■ **Exercise directions**:
Output every line of text in the items below without any changes, and leave the pictures out of your answer.

Entries from a collection:
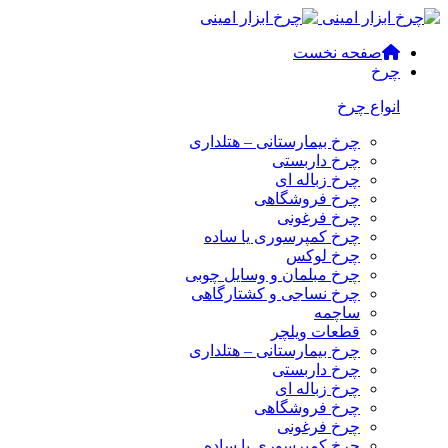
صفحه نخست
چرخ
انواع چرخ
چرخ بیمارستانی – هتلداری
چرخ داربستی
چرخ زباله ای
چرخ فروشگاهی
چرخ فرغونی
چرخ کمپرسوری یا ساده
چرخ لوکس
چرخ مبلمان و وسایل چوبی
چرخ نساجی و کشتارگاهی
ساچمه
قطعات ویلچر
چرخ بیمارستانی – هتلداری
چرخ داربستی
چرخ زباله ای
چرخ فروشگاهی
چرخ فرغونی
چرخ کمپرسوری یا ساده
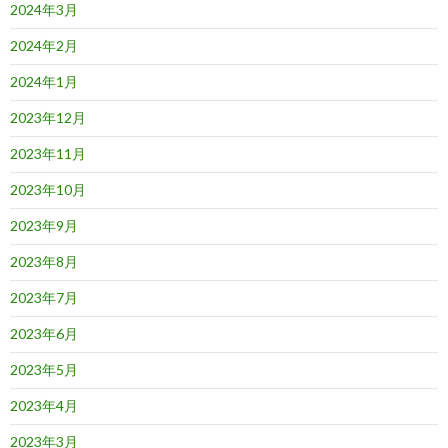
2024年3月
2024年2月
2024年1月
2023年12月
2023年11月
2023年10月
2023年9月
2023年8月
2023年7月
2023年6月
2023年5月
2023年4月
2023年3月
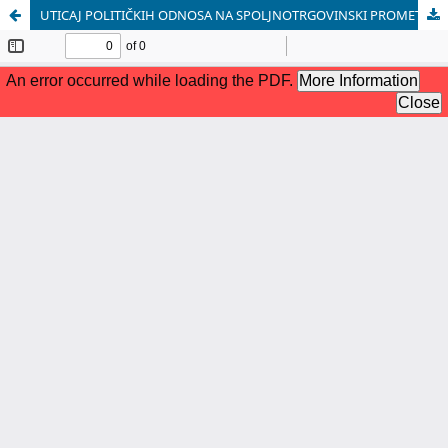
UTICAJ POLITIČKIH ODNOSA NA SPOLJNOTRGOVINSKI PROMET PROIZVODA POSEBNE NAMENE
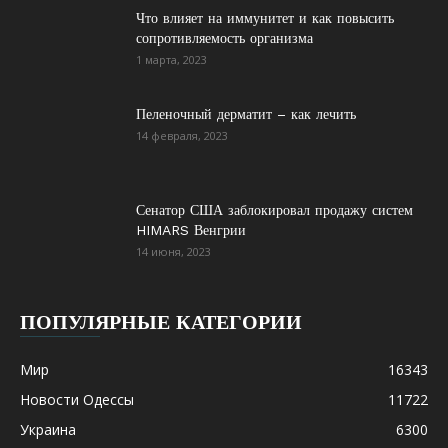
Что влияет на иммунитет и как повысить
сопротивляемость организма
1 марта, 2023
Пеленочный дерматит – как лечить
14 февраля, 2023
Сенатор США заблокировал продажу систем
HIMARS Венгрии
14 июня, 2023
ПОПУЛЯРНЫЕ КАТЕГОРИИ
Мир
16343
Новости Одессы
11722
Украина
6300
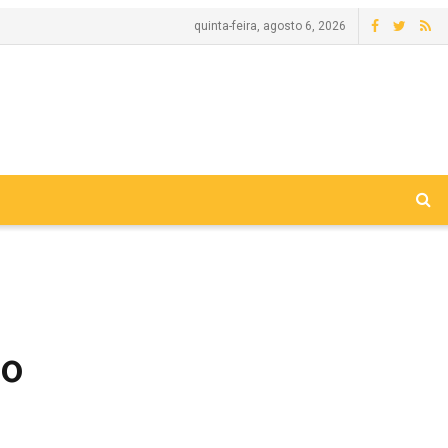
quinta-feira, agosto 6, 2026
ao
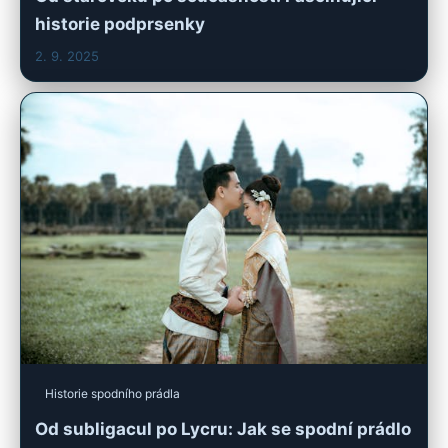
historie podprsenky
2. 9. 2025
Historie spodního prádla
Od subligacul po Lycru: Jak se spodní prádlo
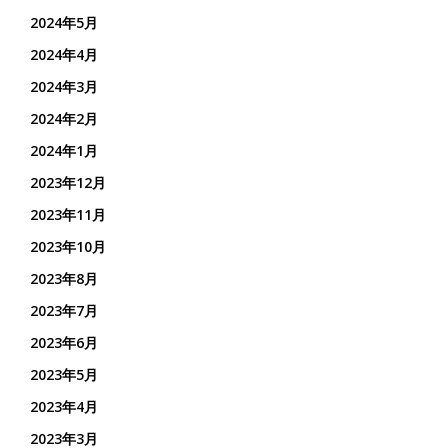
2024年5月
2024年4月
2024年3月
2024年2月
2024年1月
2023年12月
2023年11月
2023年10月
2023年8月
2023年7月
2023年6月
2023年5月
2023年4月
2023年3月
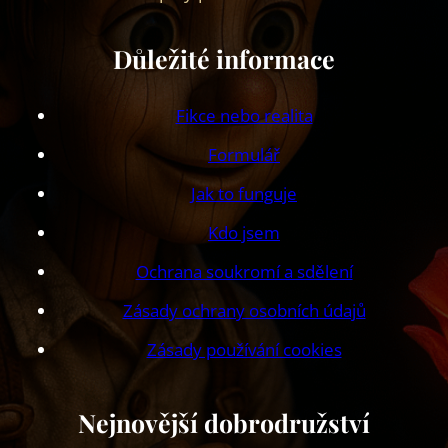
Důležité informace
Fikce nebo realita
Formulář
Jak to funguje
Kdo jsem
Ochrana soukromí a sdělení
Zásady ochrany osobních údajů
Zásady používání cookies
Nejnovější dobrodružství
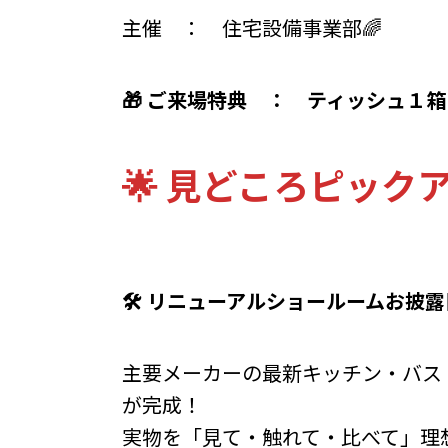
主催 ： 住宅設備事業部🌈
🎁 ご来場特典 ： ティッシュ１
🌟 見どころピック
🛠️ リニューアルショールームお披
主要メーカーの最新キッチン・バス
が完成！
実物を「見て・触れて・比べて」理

■ **Task output**:
صفحه نخست
چرخ
انواع چرخ
چرخ بیمارستانی – هتلداری
چرخ داربستی
چرخ زباله ای
چرخ فروشگاهی
چرخ فرغونی
چرخ کمپرسوری یا ساده
چرخ لوکس
چرخ مبلمان و وسایل چوبی
چرخ نساجی و کشتارگاهی
ساچمه
قطعات ویلچر
چرخ بیمارستانی – هتلداری
چرخ داربستی
چرخ زباله ای
چرخ فروشگاهی
چرخ فرغونی
چرخ کمپرسوری یا ساده
2024年3月
2024年2月
2024年1月
2023年12月
2023年11月
2023年10月
2023年9月
2023年8月
2023年7月
2023年6月
2023年5月
2023年4月
2023年3月
UTICAJ POLITIČKIH ODNOSA NA SPOLJNOTRGOVINSKI PROMET PROIZVODA POSEBNE NAMENE
Что влияет на иммунитет и как повысить
сопротивляемость организма
1 марта, 2023
Пеленочный дерматит – как лечить
14 февраля, 2023
Сенатор США заблокировал продажу систем
HIMARS Венгрии
14 июня, 2023
ПОПУЛЯРНЫЕ КАТЕГОРИИ
Мир
16343
Новости Одессы
11722
Украина
6300
quinta-feira, agosto 6, 2026
ao
historie podprsenky
2. 9. 2025
Historie spodního prádla
Od subligacul po Lycru: Jak se spodní prádlo
2024年5月
2024年4月
2024年3月
2024年2月
2024年1月
2023年12月
2023年11月
2023年10月
2023年8月
2023年7月
2023年6月
2023年5月
2023年4月
2023年3月
Důležité informace
Fikce nebo realita
Formulář
Jak to funguje
Kdo jsem
Ochrana soukromí a sdělení
Zásady ochrany osobních údajů
Zásady používání cookies
Nejnovější dobrodružství
主催 ： 住宅設備事業部🌈
🎁 ご来場特典 ： ティッシュ１
🌟 見どころピック
🛠️ リニューアルショールームお披
主要メーカーの最新キッチン・バス
が完成！
実物を「見て・触れて・比べて」理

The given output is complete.